7. The full-pay on appointment of an Inspector of Hospitals was £2 a day, with half pay of £1 a day. After 20 years service on full-pay a Deputy Inspector of Hospitals was entitled to a full-pay of 30 shillings a day and half-pay of 15s a day.

6. The full-pay on appointment of a Deputy Inspector of Hospitals was 25s a day with half-pay of 12s 5d. After 20 years service on full-pay, a Deputy Inspector of Hospitals was entitled to a full-pay of 30 s a day and half-pay of 15s a day.

Dress Regulations

Infantry Surgeon 1798 by E. V. Howell Nov 1927.
(Courtesy AMS archives).

In 1797, Horse Guards directed Regimental Surgeons and Assistant Surgeons to wear a plain scarlet coat with the uniform buttons of their respective regiments but without epaulettes and lapels, a plain round red cuff and collar, white waist coat and breeches and a plain cocked hat with the regimental button.

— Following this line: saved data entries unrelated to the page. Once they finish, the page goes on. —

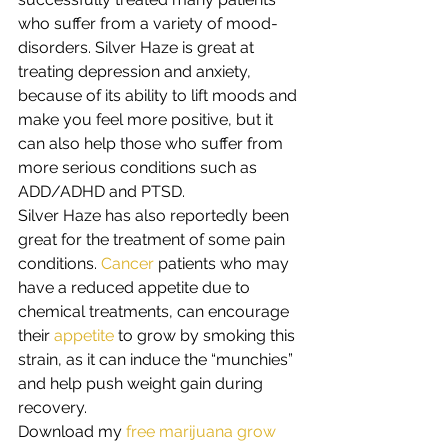
who suffer from a variety of mood-
disorders. Silver Haze is great at 
treating depression and anxiety, 
because of its ability to lift moods and 
make you feel more positive, but it 
can also help those who suffer from 
more serious conditions such as 
ADD/ADHD and PTSD. 
Silver Haze has also reportedly been 
great for the treatment of some pain 
conditions. 
Cancer
 patients who may 
have a reduced appetite due to 
chemical treatments, can encourage 
their 
appetite
 to grow by smoking this 
strain, as it can induce the “munchies” 
and help push weight gain during 
recovery. 
Download my
 free marijuana grow 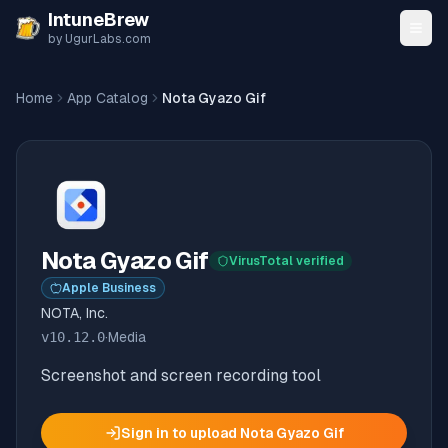
Skip to content
IntuneBrew
by UgurLabs.com
Home
App Catalog
Nota Gyazo Gif
Nota Gyazo Gif
VirusTotal verified
Apple Business
NOTA, Inc.
v
10.12.0
·
Media
Screenshot and screen recording tool
Sign in to upload
Nota Gyazo Gif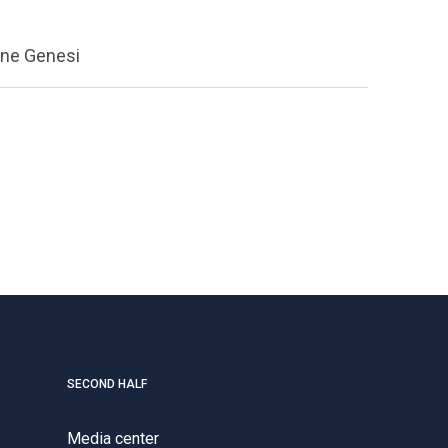
ione Genesi
SECOND HALF
Media center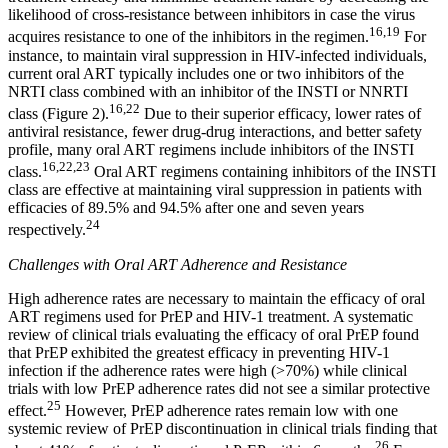
likelihood of cross-resistance between inhibitors in case the virus
16,19
acquires resistance to one of the inhibitors in the regimen.
For
instance, to maintain viral suppression in HIV-infected individuals,
current oral ART typically includes one or two inhibitors of the
NRTI class combined with an inhibitor of the INSTI or NNRTI
16,22
class (Figure 2).
Due to their superior efficacy, lower rates of
antiviral resistance, fewer drug-drug interactions, and better safety
profile, many oral ART regimens include inhibitors of the INSTI
16,22,23
class.
Oral ART regimens containing inhibitors of the INSTI
class are effective at maintaining viral suppression in patients with
efficacies of 89.5% and 94.5% after one and seven years
24
respectively.
Challenges with Oral ART Adherence and Resistance
High adherence rates are necessary to maintain the efficacy of oral
ART regimens used for PrEP and HIV-1 treatment. A systematic
review of clinical trials evaluating the efficacy of oral PrEP found
that PrEP exhibited the greatest efficacy in preventing HIV-1
infection if the adherence rates were high (>70%) while clinical
trials with low PrEP adherence rates did not see a similar protective
25
effect.
However, PrEP adherence rates remain low with one
systemic review of PrEP discontinuation in clinical trials finding that
26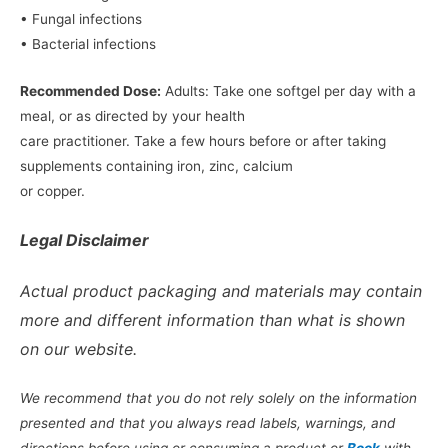
• Fungal infections
• Bacterial infections
Recommended Dose:
Adults: Take one softgel per day with a
meal, or as directed by your health
care practitioner. Take a few hours before or after taking
supplements containing iron, zinc, calcium
or copper.
Legal Disclaimer
Actual product packaging and materials may contain
more and different information than what is shown
on our website.
We recommend that you do not rely solely on the information
presented and that you always read labels, warnings, and
directions before using or consuming a product or
Book
with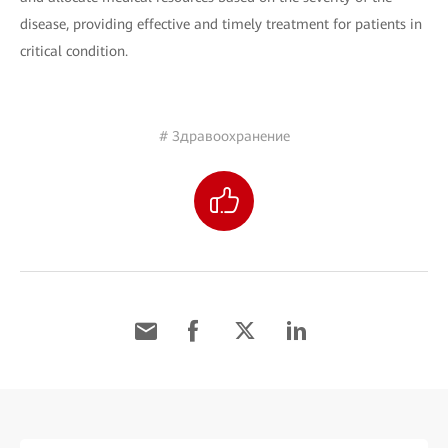
disease, providing effective and timely treatment for patients in
critical condition.
# Здравоохранение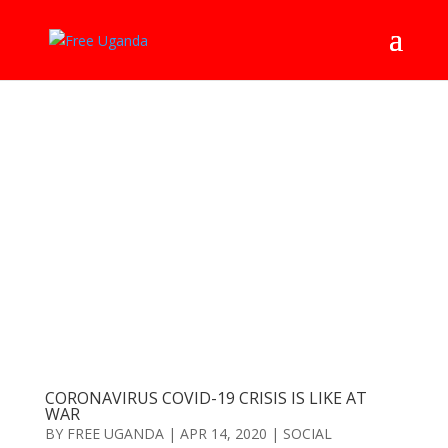
CORONAVIRUS COVID-19 CRISIS IS LIKE AT
WAR
BY
FREE UGANDA
|
APR 14, 2020
|
SOCIAL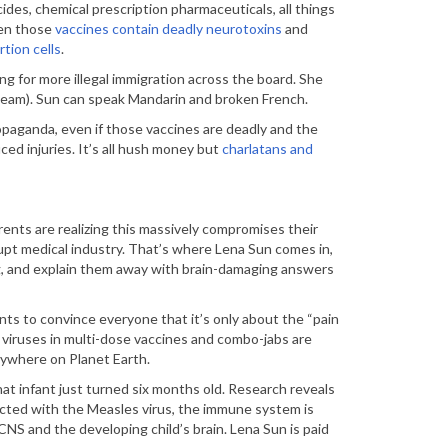
ides, chemical prescription pharmaceuticals, all things
hen those
vaccines contain deadly neurotoxins
and
tion cells
.
ng for more illegal immigration across the board. She
g team). Sun can speak Mandarin and broken French.
paganda, even if those vaccines are deadly and the
ced injuries. It’s all hush money but
charlatans and
nts are realizing this massively compromises their
pt medical industry. That’s where Lena Sun comes in,
ng, and explain them away with brain-damaging answers
s to convince everyone that it’s only about the “pain
f viruses in multi-dose vaccines and combo-jabs are
nywhere on Planet Earth.
hat infant just turned six months old. Research reveals
cted with the Measles virus, the immune system is
S and the developing child’s brain. Lena Sun is paid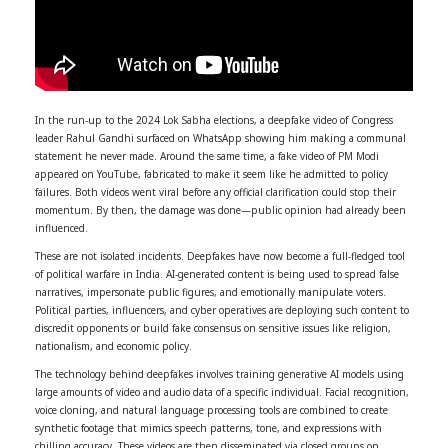
In the run-up to the 2024 Lok Sabha elections, a deepfake video of Congress
leader Rahul Gandhi surfaced on WhatsApp showing him making a communal
statement he never made. Around the same time, a fake video of PM Modi
appeared on YouTube, fabricated to make it seem like he admitted to policy
failures. Both videos went viral before any official clarification could stop their
momentum. By then, the damage was done—public opinion had already been
influenced.
These are not isolated incidents. Deepfakes have now become a full-fledged tool
of political warfare in India. AI-generated content is being used to spread false
narratives, impersonate public figures, and emotionally manipulate voters.
Political parties, influencers, and cyber operatives are deploying such content to
discredit opponents or build fake consensus on sensitive issues like religion,
nationalism, and economic policy.
The technology behind deepfakes involves training generative AI models using
large amounts of video and audio data of a specific individual. Facial recognition,
voice cloning, and natural language processing tools are combined to create
synthetic footage that mimics speech patterns, tone, and expressions with
chilling accuracy. These videos are then disseminated via closed groups on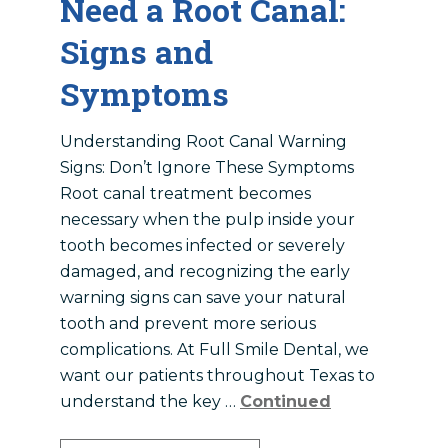
Need a Root Canal:
Signs and
Symptoms
Understanding Root Canal Warning
Signs: Don’t Ignore These Symptoms
Root canal treatment becomes
necessary when the pulp inside your
tooth becomes infected or severely
damaged, and recognizing the early
warning signs can save your natural
tooth and prevent more serious
complications. At Full Smile Dental, we
want our patients throughout Texas to
understand the key …
Continued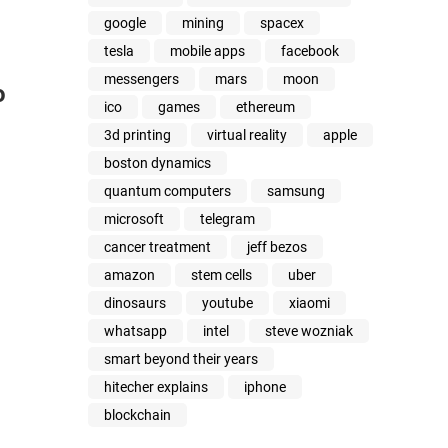
google
mining
spacex
tesla
mobile apps
facebook
messengers
mars
moon
o
ico
games
ethereum
3d printing
virtual reality
apple
boston dynamics
quantum computers
samsung
microsoft
telegram
cancer treatment
jeff bezos
amazon
stem cells
uber
dinosaurs
youtube
xiaomi
whatsapp
intel
steve wozniak
smart beyond their years
hitecher explains
iphone
blockchain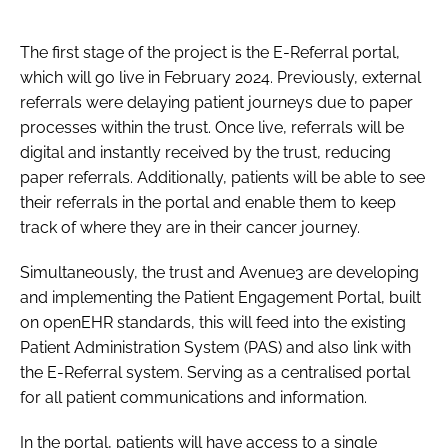
The first stage of the project is the E-Referral portal,
which will go live in February 2024. Previously, external
referrals were delaying patient journeys due to paper
processes within the trust. Once live, referrals will be
digital and instantly received by the trust, reducing
paper referrals. Additionally, patients will be able to see
their referrals in the portal and enable them to keep
track of where they are in their cancer journey.
Simultaneously, the trust and Avenue3 are developing
and implementing the Patient Engagement Portal, built
on openEHR standards, this will feed into the existing
Patient Administration System (PAS) and also link with
the E-Referral system. Serving as a centralised portal
for all patient communications and information.
In the portal, patients will have access to a single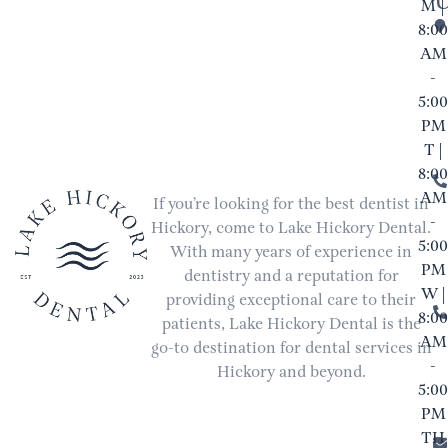
M |
8:00
AM
-
5:00
PM
T |
8:00
AM
If you’re looking for the best dentist in
-
Hickory, come to Lake Hickory Dental.
5:00
With many years of experience in
PM
dentistry and a reputation for
W |
providing exceptional care to their
8:00
patients, Lake Hickory Dental is the
AM
go-to destination for dental services in
-
Hickory and beyond.
5:00
PM
TH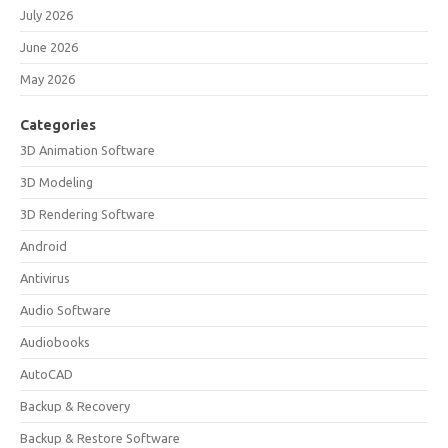
July 2026
June 2026
May 2026
Categories
3D Animation Software
3D Modeling
3D Rendering Software
Android
Antivirus
Audio Software
Audiobooks
AutoCAD
Backup & Recovery
Backup & Restore Software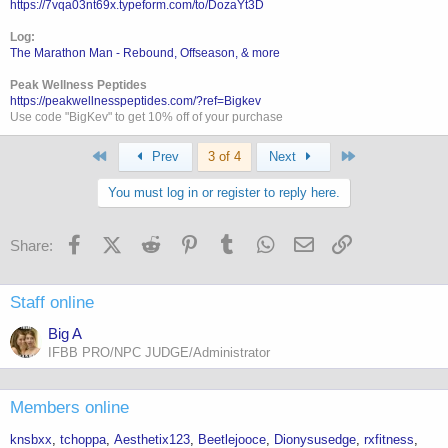
https://7vqa03nt69x.typeform.com/to/DozaYt3D
Log:
The Marathon Man - Rebound, Offseason, & more
Peak Wellness Peptides
https://peakwellnesspeptides.com/?ref=Bigkev
Use code "BigKev" to get 10% off of your purchase
First
Last
Prev
3 of 4
Next
You must log in or register to reply here.
Facebook
X (Twitter)
Reddit
Pinterest
Tumblr
WhatsApp
Email
Link
Share:
Staff online
Big A
IFBB PRO/NPC JUDGE/Administrator
Members online
knsbxx
tchoppa
Aesthetix123
Beetlejooce
Dionysusedge
rxfitness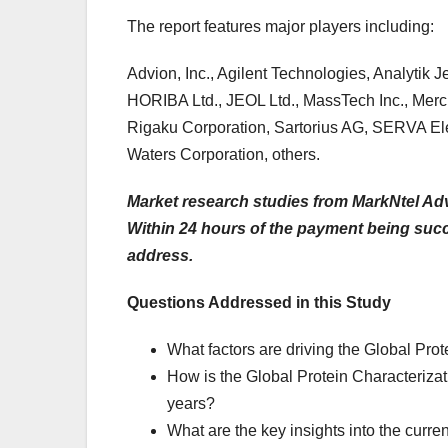
The report features major players including:
Advion, Inc., Agilent Technologies, Analytik 
HORIBA Ltd., JEOL Ltd., MassTech Inc., Me
Rigaku Corporation, Sartorius AG, SERVA El
Waters Corporation, others.
Market research studies from MarkNtel Adv
Within 24 hours of the payment being succes
address.
Questions Addressed in this Study
What factors are driving the Global Prot
How is the Global Protein Characterizati
years?
What are the key insights into the curren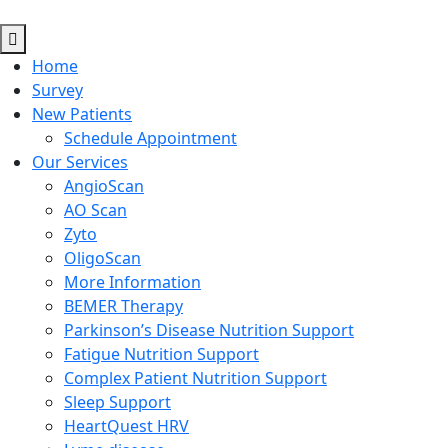
Home
Survey
New Patients
Schedule Appointment
Our Services
AngioScan
AO Scan
Zyto
OligoScan
More Information
BEMER Therapy
Parkinson’s Disease Nutrition Support
Fatigue Nutrition Support
Complex Patient Nutrition Support
Sleep Support
HeartQuest HRV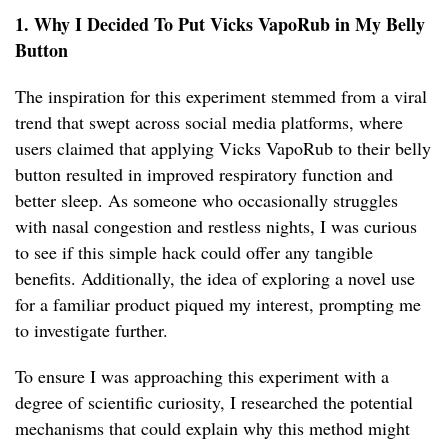
1. Why I Decided To Put Vicks VapoRub in My Belly
Button
The inspiration for this experiment stemmed from a viral
trend that swept across social media platforms, where
users claimed that applying Vicks VapoRub to their belly
button resulted in improved respiratory function and
better sleep. As someone who occasionally struggles
with nasal congestion and restless nights, I was curious
to see if this simple hack could offer any tangible
benefits. Additionally, the idea of exploring a novel use
for a familiar product piqued my interest, prompting me
to investigate further.
To ensure I was approaching this experiment with a
degree of scientific curiosity, I researched the potential
mechanisms that could explain why this method might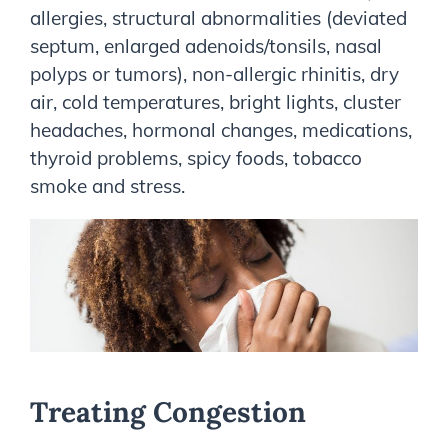
allergies, structural abnormalities (deviated
septum, enlarged adenoids/tonsils, nasal
polyps or tumors), non-allergic rhinitis, dry
air, cold temperatures, bright lights, cluster
headaches, hormonal changes, medications,
thyroid problems, spicy foods, tobacco
smoke and stress.
Treating Congestion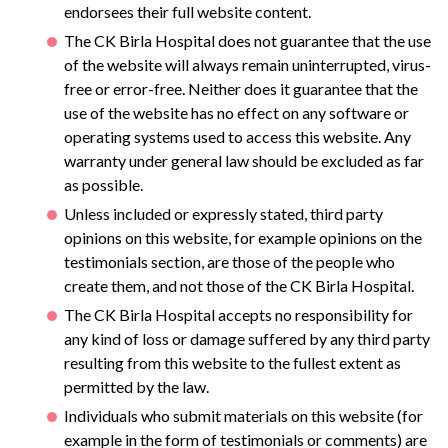
endorsees their full website content.
The CK Birla Hospital does not guarantee that the use
of the website will always remain uninterrupted, virus-
free or error-free. Neither does it guarantee that the
use of the website has no effect on any software or
operating systems used to access this website. Any
warranty under general law should be excluded as far
as possible.
Unless included or expressly stated, third party
opinions on this website, for example opinions on the
testimonials section, are those of the people who
create them, and not those of the CK Birla Hospital.
The CK Birla Hospital accepts no responsibility for
any kind of loss or damage suffered by any third party
resulting from this website to the fullest extent as
permitted by the law.
Individuals who submit materials on this website (for
example in the form of testimonials or comments) are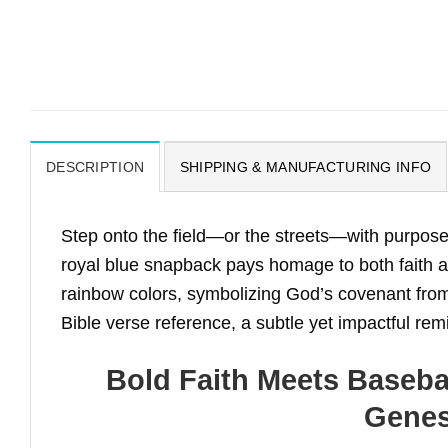
DESCRIPTION
SHIPPING & MANUFACTURING INFO
Step onto the field—or the streets—with purpose
royal blue snapback pays homage to both faith a
rainbow colors, symbolizing God’s covenant from
Bible verse reference, a subtle yet impactful re
Bold Faith Meets Baseba
Genes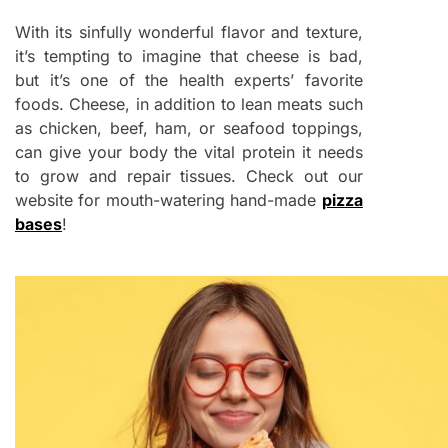
With its sinfully wonderful flavor and texture,
it’s tempting to imagine that cheese is bad,
but it’s one of the health experts’ favorite
foods. Cheese, in addition to lean meats such
as chicken, beef, ham, or seafood toppings,
can give your body the vital protein it needs
to grow and repair tissues. Check out our
website for mouth-watering hand-made
pizza
bases
!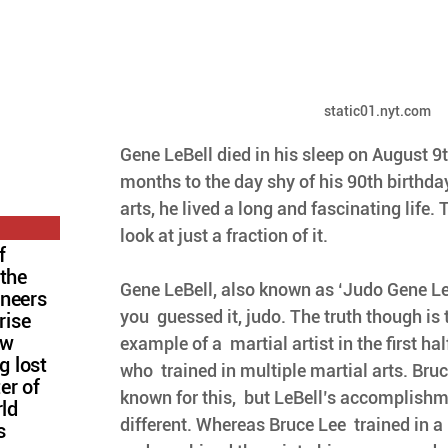
static01.nyt.com
Gene LeBell died in his sleep on August 9t
months to the day shy of his 90th birthday
arts, he lived a long and fascinating life. 
look at just a fraction of it. 
f
 the
Gene LeBell, also known as ‘Judo Gene LeB
oneers
you  guessed it, judo. The truth though is 
rise
ow
example of a  martial artist in the first hal
g lost
who  trained in multiple martial arts. Bruc
ter of
known for this,  but LeBell’s accomplishme
rld
different. Whereas Bruce Lee  trained in a
s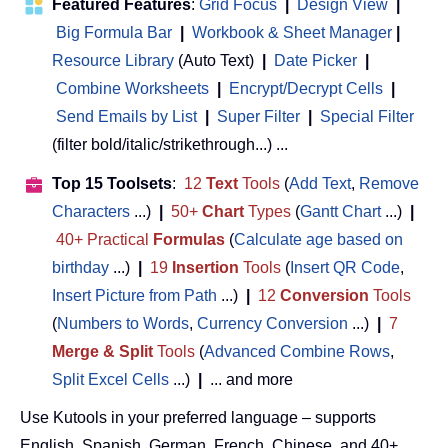
Featured Features
:
Grid Focus
|
Design View
|
Big Formula Bar
|
Workbook & Sheet Manager
 | 
Resource Library
(Auto Text)
|
Date Picker
|
Combine Worksheets
|
Encrypt/Decrypt Cells
|
Send Emails by List
|
Super Filter
|
Special Filter
(filter bold/italic/strikethrough...) ...
Top 15 Toolsets
:
12
Text
Tools
(
Add Text
,
Remove
Characters
...)
|
50+
Chart
Types
(
Gantt Chart
...)
|
40+ Practical
Formulas
(
Calculate age based on
birthday
...)
|
19
Insertion
Tools
(
Insert QR Code
,
Insert Picture from Path
...)
|
12
Conversion
Tools
(
Numbers to Words
,
Currency Conversion
...)
|
7
Merge & Split
Tools
(
Advanced Combine Rows
,
Split Excel Cells
...)
|
... and more
Use Kutools in your preferred language – supports
English, Spanish, German, French, Chinese, and 40+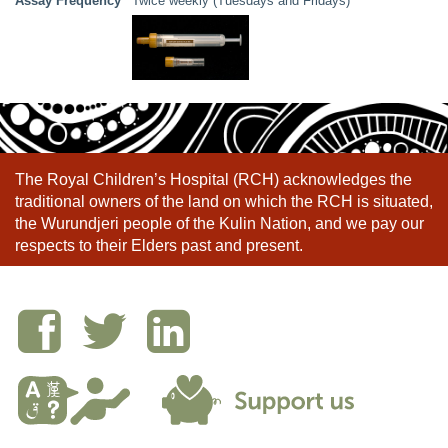
Assay Frequency
Twice weekly (Tuesdays and Fridays)
The Royal Children’s Hospital (RCH) acknowledges the
traditional owners of the land on which the RCH is situated,
the Wurundjeri people of the Kulin Nation, and we pay our
respects to their Elders past and present.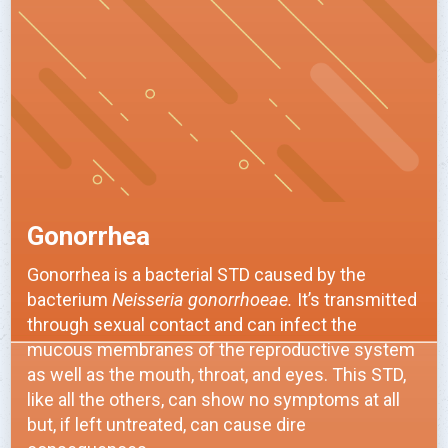
Gonorrhea
Gonorrhea is a bacterial STD caused by the
bacterium
Neisseria gonorrhoeae.
It’s transmitted
through sexual contact and can infect the
mucous membranes of the reproductive system
as well as the mouth, throat, and eyes. This STD,
like all the others, can show no symptoms at all
but, if left untreated, can cause dire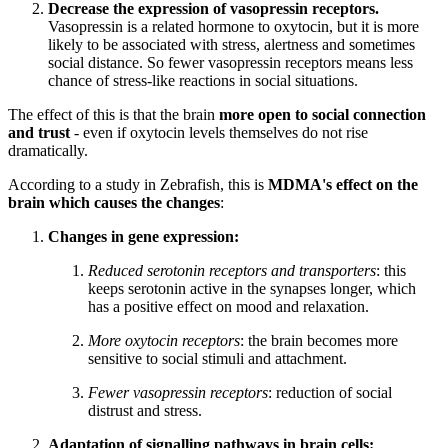
Decrease the expression of vasopressin receptors.
Vasopressin is a related hormone to oxytocin, but it is more
likely to be associated with stress, alertness and sometimes
social distance. So fewer vasopressin receptors means less
chance of stress-like reactions in social situations.
The effect of this is that the brain
more open to social connection
and trust
- even if oxytocin levels themselves do not rise
dramatically.
According to a study in Zebrafish, this is
MDMA's effect on the
brain which causes the changes
:
Changes in gene expression:
Reduced serotonin receptors and transporters
: this
keeps serotonin active in the synapses longer, which
has a positive effect on mood and relaxation.
More oxytocin receptors
: the brain becomes more
sensitive to social stimuli and attachment.
Fewer vasopressin receptors
: reduction of social
distrust and stress.
Adaptation of signalling pathways in brain cells: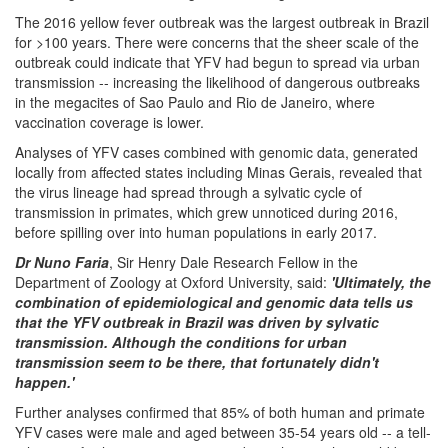
The 2016 yellow fever outbreak was the largest outbreak in Brazil
for >100 years. There were concerns that the sheer scale of the
outbreak could indicate that YFV had begun to spread via urban
transmission -- increasing the likelihood of dangerous outbreaks
in the megacites of Sao Paulo and Rio de Janeiro, where
vaccination coverage is lower.
Analyses of YFV cases combined with genomic data, generated
locally from affected states including Minas Gerais, revealed that
the virus lineage had spread through a sylvatic cycle of
transmission in primates, which grew unnoticed during 2016,
before spilling over into human populations in early 2017.
Dr Nuno Faria
, Sir Henry Dale Research Fellow in the
Department of Zoology at Oxford University, said:
'Ultimately, the
combination of epidemiological and genomic data tells us
that the YFV outbreak in Brazil was driven by sylvatic
transmission. Although the conditions for urban
transmission seem to be there, that fortunately didn't
happen.'
Further analyses confirmed that 85% of both human and primate
YFV cases were male and aged between 35-54 years old -- a tell-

On 29 March 1803, Hospital Staff were to wear a plain scarlet coat lapelled, with yellow buttons with the words Hospital Staff round a crown in the center, a white waist coat and breeches, military boots, plain cocked hat and a sword and knot as worn by the infantry. There were no feathers or epaulettes.

Regt Surgeon
Regimental Surgeon 1815 by E. V. Howell Nov 1927.
(Courtesy AMS archives).

A cocked hat with black feather was introduced after 11 April 1804, but the black feather was abolished in 1822.

A General Order dated Horse Guards 19 Feb 1810, ordered surgeons and assistant surgeons not to wear epaulettes. In addition they were to substitute a waist belt instead of the shoulder belt and not to wear a sash. The wearing of epaulettes by surgeons and assistant surgeons, of a similar pattern to the ones worn by captain and subaltern officers of the corps to which they belong, was allowed by General Order No 245 dated Horse Guards 10 May 1813.

Medical Staff Officers were only allowed to wear epaulettes after 16 Feb 1830.

Staff Surgeon
Staff Surgeon 1866 by E. V. Howell Nov 1927.
(Courtesy AMS archives).

Dress Regulations for the Staff of the Army Medical Department as issued in General Orders Horse Guards dated 11 Apr 1804 directed them to wear a scarlet coat, single breasted, with black velvet collar and cuffs, slashed sleeves and skirts and yellow hospital staff buttons. Head dress consisted of a cocked hat with black feather, black button and black silk loop. They wore blue pantaloons and half boots and a black waist sword belt, regulation sword, sword knot as approved for officers of infantry.

Inspectors of Hospitals wore two epaulettes embroidered with gold on black velvet, with two gold embroidered button holes on the collar, two buttons on each cuff, and two plain on the sleeves.

Physicians and Deputy Inspectors had only one embroidered button-hole on the collar, one on each cuff and two plain on the sleeves.

Apothecaries wore one epaulette on the right shoulder, one button on the collar, one on the black cuff and one on the sleeves.

Purveyors and Deputy Purveyors wore a similar uniform as that of the Physician and Apothecary with the exception of silver epaulettes and buttons for gold.

Staff Surgeons wore one epaulette on the right shoulder embroidered with gold on black velvet, one button on the collar, one on the cuffs, and two on the sleeves.

Hospital Mates wore an epaulette on the right shoulder with one button on the collar and two buttons on the sleeves.